Verde claro, burdeos y rosa: la combinación perfecta para traer al presente este elegante piso milanés de 1920
Originalmente, este piso era la segunda planta de una vivienda de tres, construida en la década de 1920. Cuando los dueños actuales la visitaron por primera vez, todavía conservaba muchos de los detalles de aquella época, como el parqué en espiga (cuyo patrón particular proviene de los romanos, aunque se popularizó especialmente durante los siglos XVII y XVIII gracias a la nobleza francesa), las puertas de madera –trabajadas cuidadosamente–, los techos decorados con yeso y los radiadores de hierro fundido.
“Restauramos con mimo todos estos elementos, mientras que renovamos las instalaciones, las ventanas y parte de los suelos para adaptar la vivienda a los estándares contemporáneos”, nos cuentan la arquitecta Guia Bartolozzi, de Changing Atmosphere y la diseñadora de interiores Ludovica Donvito, de studio98. Ambas estuvieron allí durante aquella primera toma de contacto en la que los nuevos propietarios decidieron que por fin habían encontrado el hogar perfecto para comenzar una nueva etapa vital ahora que sus cuatro hijos se habían marchado de casa.

© Giulia Maretti

“El recibidor se concibe como un espacio envolvente e íntimo, revestido en un intenso tono burdeos y articulado en torno a baldosas hidráulicas de motivo floral”, cuentan las autoras.

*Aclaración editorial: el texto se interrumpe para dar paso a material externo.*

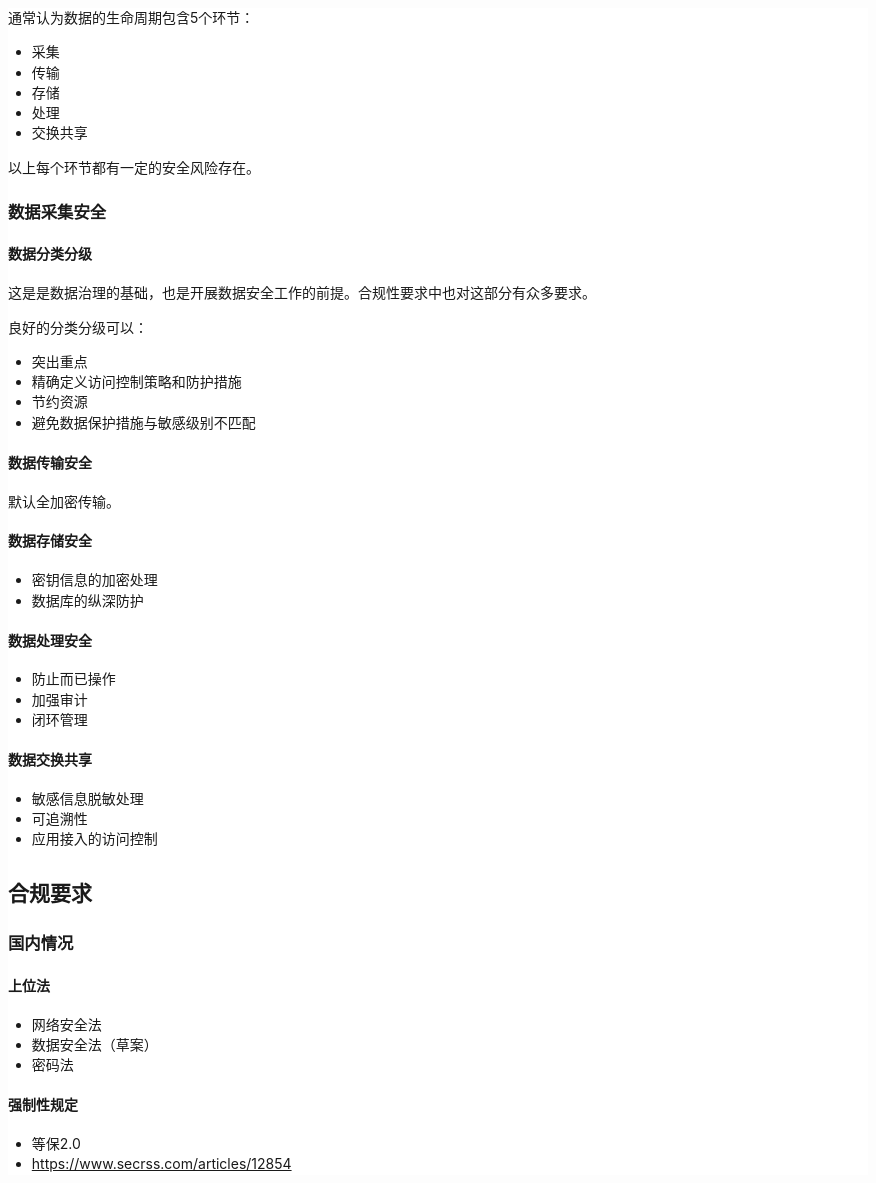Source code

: 通常认为数据的生命周期包含5个环节：
- 采集
- 传输
- 存储
- 处理
- 交换共享

以上每个环节都有一定的安全风险存在。

### 数据采集安全

#### 数据分类分级

这是是数据治理的基础，也是开展数据安全工作的前提。合规性要求中也对这部分有众多要求。

良好的分类分级可以：
- 突出重点
- 精确定义访问控制策略和防护措施
- 节约资源
- 避免数据保护措施与敏感级别不匹配

#### 数据传输安全

默认全加密传输。

#### 数据存储安全

- 密钥信息的加密处理
- 数据库的纵深防护
#### 数据处理安全

- 防止而已操作
- 加强审计
- 闭环管理
#### 数据交换共享
- 敏感信息脱敏处理
- 可追溯性
- 应用接入的访问控制


## 合规要求

### 国内情况

#### 上位法
- 网络安全法
- 数据安全法（草案）
- 密码法
#### 强制性规定

- 等保2.0
- https://www.secrss.com/articles/12854
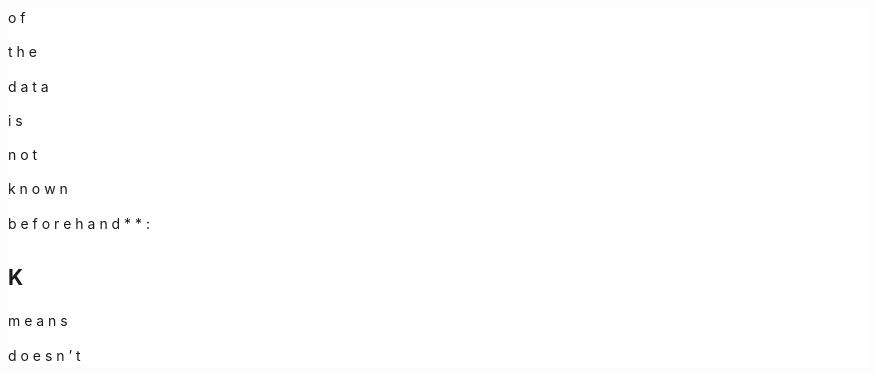 o
f
 
t
h
e
 
d
a
t
a
 
i
s
 
n
o
t
 
k
n
o
w
n
 
b
e
f
o
r
e
h
a
n
d
*
*
:
 
K
-
m
e
a
n
s
 
d
o
e
s
n
’
t
 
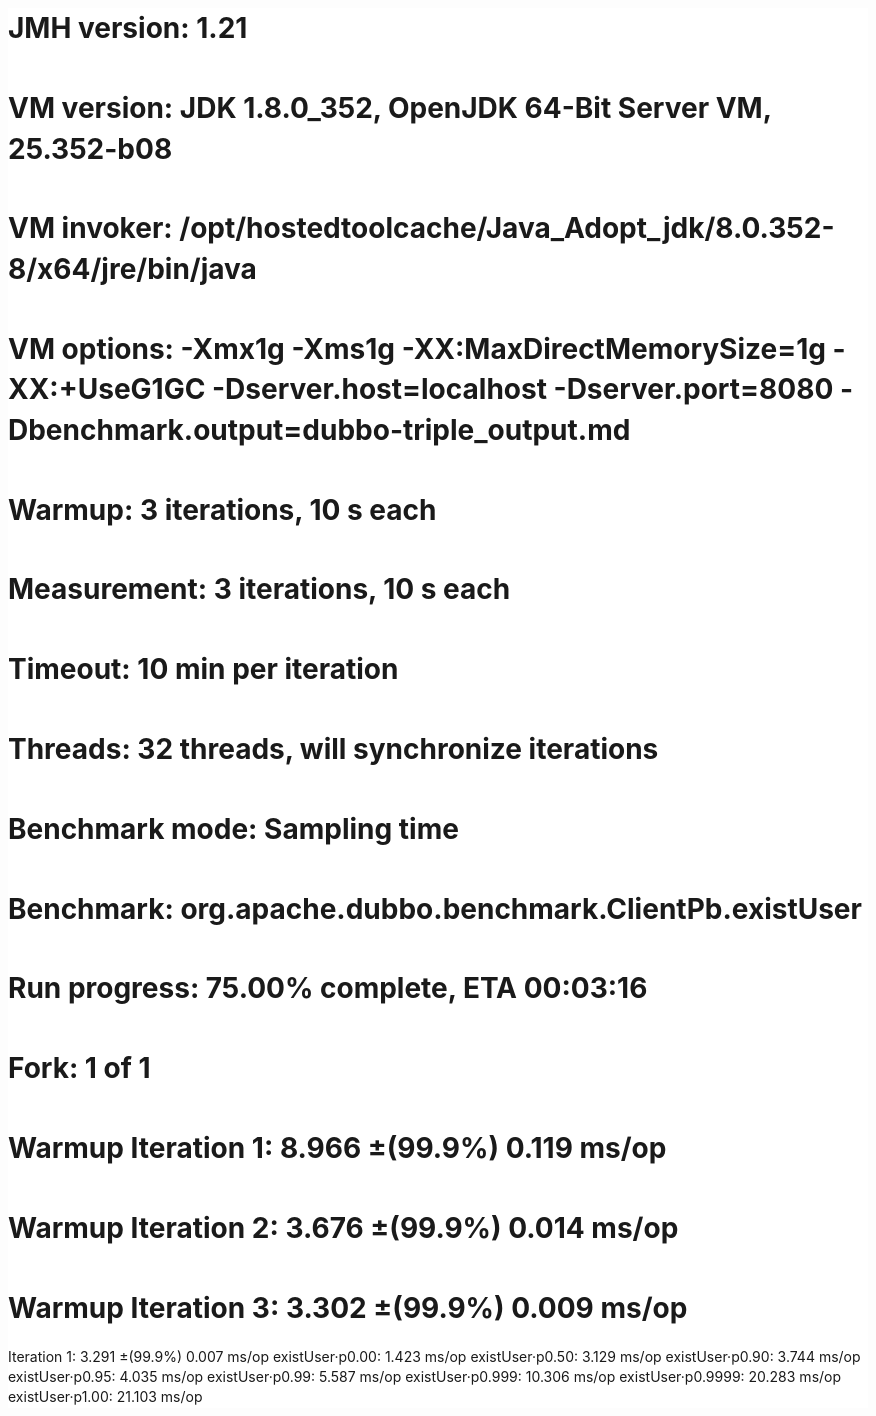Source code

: 
# JMH version: 1.21
# VM version: JDK 1.8.0_352, OpenJDK 64-Bit Server VM, 25.352-b08
# VM invoker: /opt/hostedtoolcache/Java_Adopt_jdk/8.0.352-8/x64/jre/bin/java
# VM options: -Xmx1g -Xms1g -XX:MaxDirectMemorySize=1g -XX:+UseG1GC -Dserver.host=localhost -Dserver.port=8080 -Dbenchmark.output=dubbo-triple_output.md
# Warmup: 3 iterations, 10 s each
# Measurement: 3 iterations, 10 s each
# Timeout: 10 min per iteration
# Threads: 32 threads, will synchronize iterations
# Benchmark mode: Sampling time
# Benchmark: org.apache.dubbo.benchmark.ClientPb.existUser

# Run progress: 75.00% complete, ETA 00:03:16
# Fork: 1 of 1
# Warmup Iteration   1: 8.966 ±(99.9%) 0.119 ms/op
# Warmup Iteration   2: 3.676 ±(99.9%) 0.014 ms/op
# Warmup Iteration   3: 3.302 ±(99.9%) 0.009 ms/op
Iteration   1: 3.291 ±(99.9%) 0.007 ms/op
                 existUser·p0.00:   1.423 ms/op
                 existUser·p0.50:   3.129 ms/op
                 existUser·p0.90:   3.744 ms/op
                 existUser·p0.95:   4.035 ms/op
                 existUser·p0.99:   5.587 ms/op
                 existUser·p0.999:  10.306 ms/op
                 existUser·p0.9999: 20.283 ms/op
                 existUser·p1.00:   21.103 ms/op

Giulia MarettiPreservar y construir
Además de conservar todo lo que pudieron, los diseñadores quisieron también respetar la lógica organizativa de la casa, planteada a la manera tradicional. Toda la vivienda se articulaba, y se articula, en torno a un recibidor de proporciones generosas, desde el cual una puerta acristalada –¡y original!– da paso al salón. A su vez, un corredor central estructura el resto de la circulación: el comedor, conectado con el salón mediante dos aperturas simétricas; la cocina, redefinida ahora mediante una nueva partición de hierro y vidrio; los dos dormitorios (incluida una suite principal con baño privado) y el estudio. Alineado con el acceso, un pasillo secundario conduce discretamente al vestidor, el baño de invitados y la lavandería, esta última oculta tras una cortina de suelo a techo.
“Uno de los mayores retos fue adaptar la vivienda a las nuevas necesidades de los clientes sin alterar su carácter ni su distribución original. A través de intervenciones puntuales, hemos creado espacios más luminosos y una circulación más fluida y circular entre las distintas estancias”, cuentan Bartolozzi y Donvito. Estas intervenciones incluyen, por ejemplo, la ampliación del balcón, que permite disfrutar de más espacio al aire libre en torno al patio interior de la vivienda.